While zombies, or fungus infected humans, might still be foreign in our pre-apocalyptic world, the easiest way for a narrative to relate to an audience is to have meaningful environments surrounding the player. There are moments, big moments, when I feel like a human being again and sharing sweet moments with the main characters Joel and Ellie as they travel. In an effort to avoid spoilers, I will leave the characters to that description and move onto the art of the game. While it is a game, the chapters act very much like chapters in a book. They are not always followed from each moment that the characters share, but the game progresses through a story where we are left out from moments that might dull the interactions.
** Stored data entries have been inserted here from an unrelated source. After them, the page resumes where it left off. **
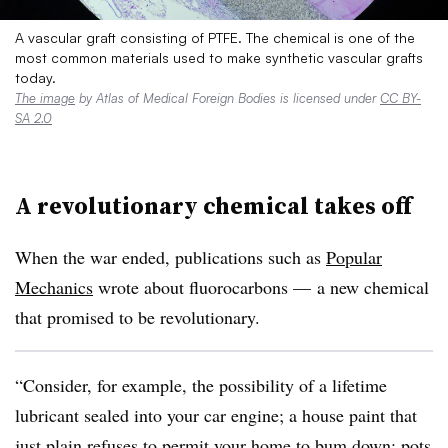
A vascular graft consisting of PTFE. The chemical is one of the
most common materials used to make synthetic vascular grafts
today.
The image
by Atlas of Medical Foreign Bodies is licensed under
CC BY-
SA 2.0
A revolutionary chemical takes off
When the war ended, publications such as
Popular
Mechanics
wrote about fluorocarbons — a new chemical
that promised to be revolutionary.
“Consider, for example, the possibility of a lifetime
lubricant sealed into your car engine; a house paint that
just plain refuses to permit your home to bum down; pots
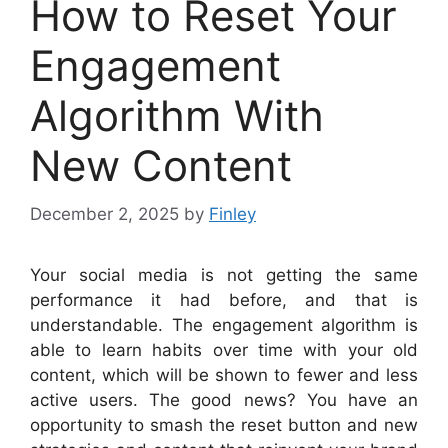
How to Reset Your
Engagement
Algorithm With
New Content
December 2, 2025
by
Finley
Your social media is not getting the same
performance it had before, and that is
understandable. The engagement algorithm is
able to learn habits over time with your old
content, which will be shown to fewer and less
active users. The good news? You have an
opportunity to smash the reset button and new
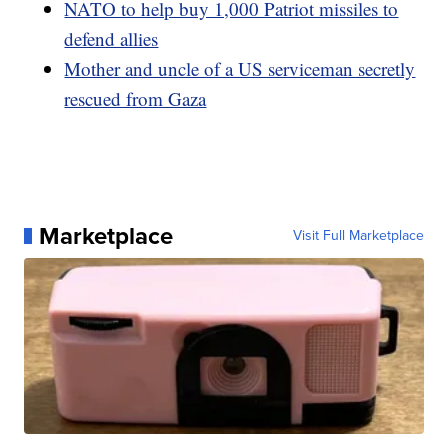
NATO to help buy 1,000 Patriot missiles to
defend allies
Mother and uncle of a US serviceman secretly
rescued from Gaza
Marketplace
Visit Full Marketplace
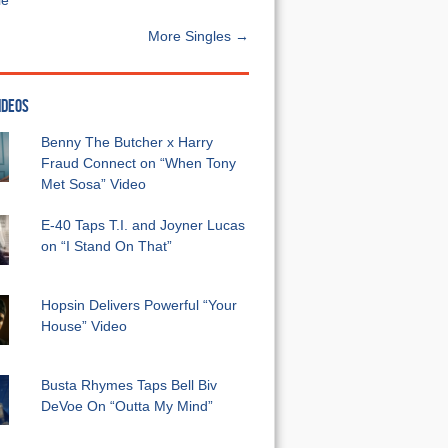
e”
More Singles →
IDEOS
Benny The Butcher x Harry
Fraud Connect on “When Tony
Met Sosa” Video
E-40 Taps T.I. and Joyner Lucas
on “I Stand On That”
Hopsin Delivers Powerful “Your
House” Video
Busta Rhymes Taps Bell Biv
DeVoe On “Outta My Mind”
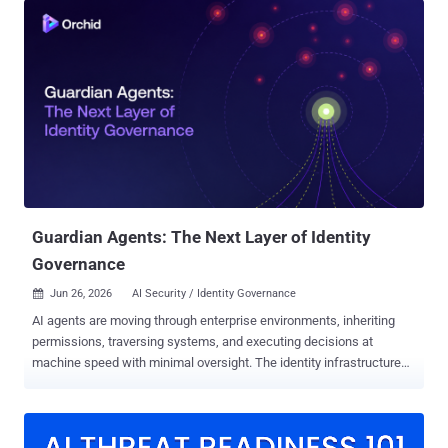
provider LSHIY LLC (AS32167). "Between June 12 and June 26, the
threat actor behind it made more than 81 million login attempts and
successfully compromised at least 78 Microsoft accounts across
64 organizations," the company said in a statement. "The targeting
of these attacks seems to be based entirely on password
prevalence on compromised password combo lists, and is not
specific to business type or industry." What makes the password
spray attack noteworthy is not only the scale, but also the fact that
many of the compromised organizations had Conditional Access
policies enabled. Specifically, the campaign has been found to...
Guardian Agents: The Next Layer of Identity
Governance
Jun 26, 2026
AI Security / Identity Governance

AI agents are moving through enterprise environments, inheriting
permissions, traversing systems, and executing decisions at
machine speed with minimal oversight. The identity infrastructure
built to govern human access wasn't designed for autonomous
actors, and the gap between what enterprises are deploying and
what their governance programs actually cover is widening fast.
This guide breaks down how the guardian agents emerged, why it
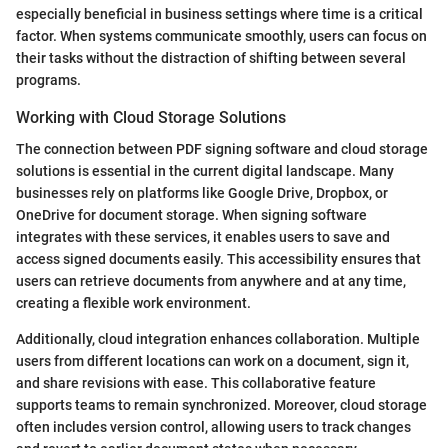
especially beneficial in business settings where time is a critical
factor. When systems communicate smoothly, users can focus on
their tasks without the distraction of shifting between several
programs.
Working with Cloud Storage Solutions
The connection between PDF signing software and cloud storage
solutions is essential in the current digital landscape. Many
businesses rely on platforms like Google Drive, Dropbox, or
OneDrive for document storage. When signing software
integrates with these services, it enables users to save and
access signed documents easily. This accessibility ensures that
users can retrieve documents from anywhere and at any time,
creating a flexible work environment.
Additionally, cloud integration enhances collaboration. Multiple
users from different locations can work on a document, sign it,
and share revisions with ease. This collaborative feature
supports teams to remain synchronized. Moreover, cloud storage
often includes version control, allowing users to track changes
What I can say about The Art of The Last of Us is how wonderful it is to see a development process that goes through many changes to suit the changing narrative. What stood out most to me, as I am from rural America, is how the character Joel appearance changed from a rural looking hillbilly to a slightly more educated appearance. Each page of the book highlights to process that took years to develop a compelling story told by the environment and design. The game play is relays on this artistic style to be a success and all those involved need the credit as well as the writers. Above all the sketches of the locations, character designs, and simple decisions of how Joel will carry his weapons reveal the long process to make the game. The cinamatics and music highlight these moments as the characters wonder throughout the game and come upon wonderful views that are often unexpected. The Art of The Last of Us takes you further into the story and remains just as a good of a story teller as the game itself.
If this is a game you haven’t played yet, I highly recommend getting a copy and enjoying the full experience of the compelling survival story.